PKK’nın göremediği hususlardan biri de Avrupa’nın Müslüman nüfusa olan ihtiyacıdır. Zira yaşlanan Avrupa nüfusunun Avrupa ekonomilerini ayakta tutma imkanı kalmamıştır. AB’nin Doğu Avrupa’ya açılması bu ihtiyacı karşılar nitelikte değildir. O nedenle Avrupa’daki Müslüman nüfus için kendi liberal ilkeleriyle uyumlu bir “Avrupa İslamı” yaratmaya çalışmaktadır. Göçle yeni gelenleri de bu ilkeler sistemiyle terbiye etmeyi amaçlamaktadır. Ehlileştirilmiş ve nitelikli göçmenlerle zenginleştirilmiş bir Müslüman nüfusu rahatsız etmek Avrupa’nın da çıkarına değildir. Bu nedenle Müslümanlarla ilgili bütün hususlar güvenlik meselesi olarak görülmekte ve İçişleri Bakanlığına havale edilmektedir. PKK’nın öfkesi Avrupa’da Müslümanlar ile kurulan dengeyi sarsmaktadır. Ki bu dengenin içinde, istenenden fazlası gelmesin diye aba altından İslamofobi göstermek de vardır.

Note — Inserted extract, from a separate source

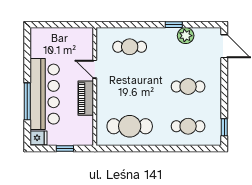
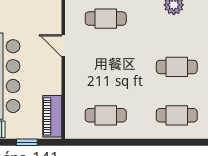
piano: (86, 98) -> (52, 116), moved
cafe table: (130, 126) -> (106, 115), width x0.73, depth x0.74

PKK ise hem Suriye’de sahada güç yitirmekte hem de Avrupa’daki etik üstünlüğünü sorgulanır kılmaktadır. Bir nevi cami duvarına bevletmektedir. Avrupa’daki Müslümanlara düşen ise sabırdır. Her yanan caminin daha güzeliyle ikame edilmesidir. Bu metanet de Avrupa Müslümanlarında yeterince vardır.